Opinie

Lili en Howick: aftermath

10-09-2018 17:43

Wie het nieuws een beetje volgt kan tot de conclusie komen dat over de zaak Lili en Howick inmiddels alles wel zo’n beetje gezegd en geschreven is. Maar dat is buiten de aftermath gerekend. En die is niet mis. Aan de beslissing om deze kinderen een verblijfsvergunning te verlenen hebben twee elementen ten grondslag gelegen die niet ongemerkt mogen blijven.

De eerste is de bedreigingen aan het adres van staatssecretaris Mark Harbers. Er rijst de gerede vraag of er toegegeven is aan deze bedreigingen. Met andere woorden: of de verblijfsstatus was toegekend indien die bedreigingen niet geuit zouden zijn. De merkwaardige U-bocht van de staatssecretaris doet het ergste vermoeden. Als de beslissing in lijn was geweest van zijn eerdere opstelling dan was deze geloofwaardig. Ik wil dat mijn volksvertegenwoordiging inzage krijgt in de specifieke bedreigingen om zelf een inschatting te kunnen maken van of beïnvloeding aan de orde kan zijn geweest.

‘Discretionaire bevoegdheid kan geen fiat inhouden voor ‘het is zaterdag, ik doe maar wat’

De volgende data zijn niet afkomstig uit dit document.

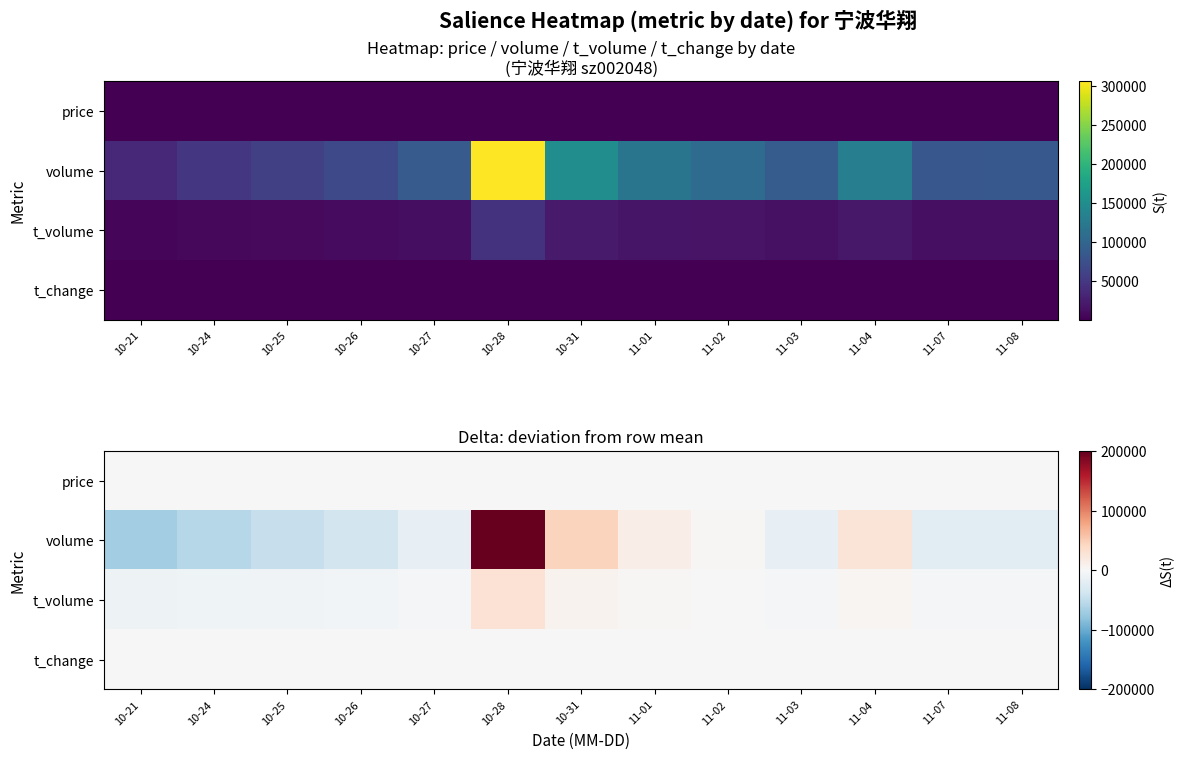

What is the difference between the volume values at 11-04 and 10-31?

20068.0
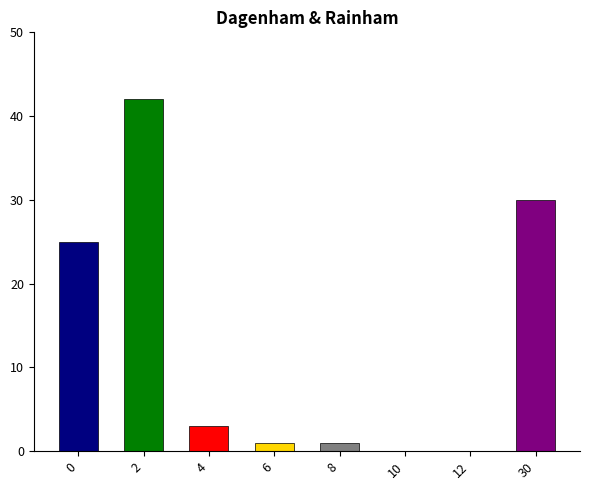

What is the greatest value displayed?

42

Maar bijzondere gebeurtenissen behoeven een bijzondere verklaring. De draai van de staatssecretaris is zo’n bijzondere gebeurtenis en de verklaring die nu geuit is snijdt geen hout. Er zou volgens deze verklaring sprake zijn geweest van ‘een klopjacht op de kinderen’. Er is een beeld geschetst waarin Nederlandse burgers met hooivorken deuren hebben ingeschopt of dat wilden gaan doen. Een beeld waarin de zoektocht volledig uit de hand dreigde te lopen.

Waaruit blijkt dat? Was er aanleiding tot deze inschatting? En zo ja, wat is de verantwoordelijkheid van de politie daarin, die immers heeft opgeroepen om mee te helpen de kinderen te zoeken, in hun eigen belang?

Een tweede deel van de neergelegde verklaring is dat de moeder met zelfmoord heeft gedreigd. Dit zou betekenen dat een dreiging met zelfmoord voortaan verhoogde kans heeft te leiden tot toekenning van een verblijfsvergunning. En dat geeft alle reden te vermoeden dat het aantal zelfmoorddreigingen in de nabije toekomst gaat toenemen, wat natuurlijk volkomen onwenselijk is. Daarnaast, en misschien nog wel erger, kan het vermoeden rijzen dat bedreigingen aan het adres van bewindslieden vruchten af kunnen werpen.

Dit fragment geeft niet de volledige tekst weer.